Task to carry out: Reproduce every line of the entries below word for word, keeping them in the same order.

Dataset items

....

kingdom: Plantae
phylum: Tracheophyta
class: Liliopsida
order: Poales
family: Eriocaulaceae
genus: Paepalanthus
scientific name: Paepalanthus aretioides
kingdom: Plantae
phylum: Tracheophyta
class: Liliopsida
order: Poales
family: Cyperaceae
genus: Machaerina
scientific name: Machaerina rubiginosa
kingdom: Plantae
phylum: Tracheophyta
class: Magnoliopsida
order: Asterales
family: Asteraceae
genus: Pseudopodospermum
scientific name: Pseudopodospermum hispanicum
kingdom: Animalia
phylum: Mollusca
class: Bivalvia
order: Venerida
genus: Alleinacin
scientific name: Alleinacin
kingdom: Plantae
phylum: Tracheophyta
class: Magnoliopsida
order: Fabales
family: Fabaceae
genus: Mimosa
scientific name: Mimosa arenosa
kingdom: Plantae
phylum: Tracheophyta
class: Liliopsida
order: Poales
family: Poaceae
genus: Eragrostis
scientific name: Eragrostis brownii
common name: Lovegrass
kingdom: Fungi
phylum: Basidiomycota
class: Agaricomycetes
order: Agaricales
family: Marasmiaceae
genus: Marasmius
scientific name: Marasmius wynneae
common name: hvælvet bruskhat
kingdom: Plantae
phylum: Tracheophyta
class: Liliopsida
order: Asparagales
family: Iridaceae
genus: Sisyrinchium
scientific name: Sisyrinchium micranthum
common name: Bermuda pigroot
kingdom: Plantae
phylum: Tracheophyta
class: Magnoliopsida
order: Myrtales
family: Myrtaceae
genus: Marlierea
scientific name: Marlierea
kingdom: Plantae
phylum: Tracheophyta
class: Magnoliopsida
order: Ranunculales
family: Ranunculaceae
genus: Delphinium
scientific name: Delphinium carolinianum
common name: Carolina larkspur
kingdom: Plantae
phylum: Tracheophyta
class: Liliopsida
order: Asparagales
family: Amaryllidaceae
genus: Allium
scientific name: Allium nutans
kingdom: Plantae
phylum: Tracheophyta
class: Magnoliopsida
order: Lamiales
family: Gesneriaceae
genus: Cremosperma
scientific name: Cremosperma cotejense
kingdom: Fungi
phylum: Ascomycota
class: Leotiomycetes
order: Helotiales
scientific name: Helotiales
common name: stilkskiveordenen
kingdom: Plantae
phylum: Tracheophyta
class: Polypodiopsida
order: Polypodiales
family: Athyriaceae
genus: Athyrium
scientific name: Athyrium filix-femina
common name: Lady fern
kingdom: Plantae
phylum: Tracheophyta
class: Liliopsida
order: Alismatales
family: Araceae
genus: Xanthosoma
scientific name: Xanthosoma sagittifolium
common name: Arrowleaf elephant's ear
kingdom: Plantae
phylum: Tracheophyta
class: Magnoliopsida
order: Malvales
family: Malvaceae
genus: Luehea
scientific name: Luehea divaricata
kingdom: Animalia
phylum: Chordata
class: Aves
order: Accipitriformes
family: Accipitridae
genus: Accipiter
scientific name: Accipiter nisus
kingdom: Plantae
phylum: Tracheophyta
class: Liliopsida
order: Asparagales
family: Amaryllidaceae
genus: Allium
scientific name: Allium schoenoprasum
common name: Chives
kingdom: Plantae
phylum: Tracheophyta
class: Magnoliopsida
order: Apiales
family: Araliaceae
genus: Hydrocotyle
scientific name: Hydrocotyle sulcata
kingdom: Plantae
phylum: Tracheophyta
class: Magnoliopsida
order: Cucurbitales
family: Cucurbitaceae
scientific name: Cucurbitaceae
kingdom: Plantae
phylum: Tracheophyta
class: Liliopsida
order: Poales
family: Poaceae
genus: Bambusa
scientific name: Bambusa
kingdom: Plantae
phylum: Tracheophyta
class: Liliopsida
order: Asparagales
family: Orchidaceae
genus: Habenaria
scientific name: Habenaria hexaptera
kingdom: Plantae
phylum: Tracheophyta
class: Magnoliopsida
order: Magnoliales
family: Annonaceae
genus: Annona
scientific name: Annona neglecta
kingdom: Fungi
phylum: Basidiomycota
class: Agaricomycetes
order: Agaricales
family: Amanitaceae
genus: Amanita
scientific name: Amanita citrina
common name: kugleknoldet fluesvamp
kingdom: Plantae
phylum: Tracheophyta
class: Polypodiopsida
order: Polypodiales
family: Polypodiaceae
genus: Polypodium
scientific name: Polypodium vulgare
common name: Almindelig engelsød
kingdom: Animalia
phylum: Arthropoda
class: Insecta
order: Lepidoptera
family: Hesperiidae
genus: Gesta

....

Answer for this exercise:
kingdom: Plantae
phylum: Tracheophyta
class: Liliopsida
order: Poales
family: Eriocaulaceae
genus: Paepalanthus
scientific name: Paepalanthus aretioides
kingdom: Plantae
phylum: Tracheophyta
class: Liliopsida
order: Poales
family: Cyperaceae
genus: Machaerina
scientific name: Machaerina rubiginosa
kingdom: Plantae
phylum: Tracheophyta
class: Magnoliopsida
order: Asterales
family: Asteraceae
genus: Pseudopodospermum
scientific name: Pseudopodospermum hispanicum
kingdom: Animalia
phylum: Mollusca
class: Bivalvia
order: Venerida
genus: Alleinacin
scientific name: Alleinacin
kingdom: Plantae
phylum: Tracheophyta
class: Magnoliopsida
order: Fabales
family: Fabaceae
genus: Mimosa
scientific name: Mimosa arenosa
kingdom: Plantae
phylum: Tracheophyta
class: Liliopsida
order: Poales
family: Poaceae
genus: Eragrostis
scientific name: Eragrostis brownii
common name: Lovegrass
kingdom: Fungi
phylum: Basidiomycota
class: Agaricomycetes
order: Agaricales
family: Marasmiaceae
genus: Marasmius
scientific name: Marasmius wynneae
common name: hvælvet bruskhat
kingdom: Plantae
phylum: Tracheophyta
class: Liliopsida
order: Asparagales
family: Iridaceae
genus: Sisyrinchium
scientific name: Sisyrinchium micranthum
common name: Bermuda pigroot
kingdom: Plantae
phylum: Tracheophyta
class: Magnoliopsida
order: Myrtales
family: Myrtaceae
genus: Marlierea
scientific name: Marlierea
kingdom: Plantae
phylum: Tracheophyta
class: Magnoliopsida
order: Ranunculales
family: Ranunculaceae
genus: Delphinium
scientific name: Delphinium carolinianum
common name: Carolina larkspur
kingdom: Plantae
phylum: Tracheophyta
class: Liliopsida
order: Asparagales
family: Amaryllidaceae
genus: Allium
scientific name: Allium nutans
kingdom: Plantae
phylum: Tracheophyta
class: Magnoliopsida
order: Lamiales
family: Gesneriaceae
genus: Cremosperma
scientific name: Cremosperma cotejense
kingdom: Fungi
phylum: Ascomycota
class: Leotiomycetes
order: Helotiales
scientific name: Helotiales
common name: stilkskiveordenen
kingdom: Plantae
phylum: Tracheophyta
class: Polypodiopsida
order: Polypodiales
family: Athyriaceae
genus: Athyrium
scientific name: Athyrium filix-femina
common name: Lady fern
kingdom: Plantae
phylum: Tracheophyta
class: Liliopsida
order: Alismatales
family: Araceae
genus: Xanthosoma
scientific name: Xanthosoma sagittifolium
common name: Arrowleaf elephant's ear
kingdom: Plantae
phylum: Tracheophyta
class: Magnoliopsida
order: Malvales
family: Malvaceae
genus: Luehea
scientific name: Luehea divaricata
kingdom: Animalia
phylum: Chordata
class: Aves
order: Accipitriformes
family: Accipitridae
genus: Accipiter
scientific name: Accipiter nisus
kingdom: Plantae
phylum: Tracheophyta
class: Liliopsida
order: Asparagales
family: Amaryllidaceae
genus: Allium
scientific name: Allium schoenoprasum
common name: Chives
kingdom: Plantae
phylum: Tracheophyta
class: Magnoliopsida
order: Apiales
family: Araliaceae
genus: Hydrocotyle
scientific name: Hydrocotyle sulcata
kingdom: Plantae
phylum: Tracheophyta
class: Magnoliopsida
order: Cucurbitales
family: Cucurbitaceae
scientific name: Cucurbitaceae
kingdom: Plantae
phylum: Tracheophyta
class: Liliopsida
order: Poales
family: Poaceae
genus: Bambusa
scientific name: Bambusa
kingdom: Plantae
phylum: Tracheophyta
class: Liliopsida
order: Asparagales
family: Orchidaceae
genus: Habenaria
scientific name: Habenaria hexaptera
kingdom: Plantae
phylum: Tracheophyta
class: Magnoliopsida
order: Magnoliales
family: Annonaceae
genus: Annona
scientific name: Annona neglecta
kingdom: Fungi
phylum: Basidiomycota
class: Agaricomycetes
order: Agaricales
family: Amanitaceae
genus: Amanita
scientific name: Amanita citrina
common name: kugleknoldet fluesvamp
kingdom: Plantae
phylum: Tracheophyta
class: Polypodiopsida
order: Polypodiales
family: Polypodiaceae
genus: Polypodium
scientific name: Polypodium vulgare
common name: Almindelig engelsød
kingdom: Animalia
phylum: Arthropoda
class: Insecta
order: Lepidoptera
family: Hesperiidae
genus: Gesta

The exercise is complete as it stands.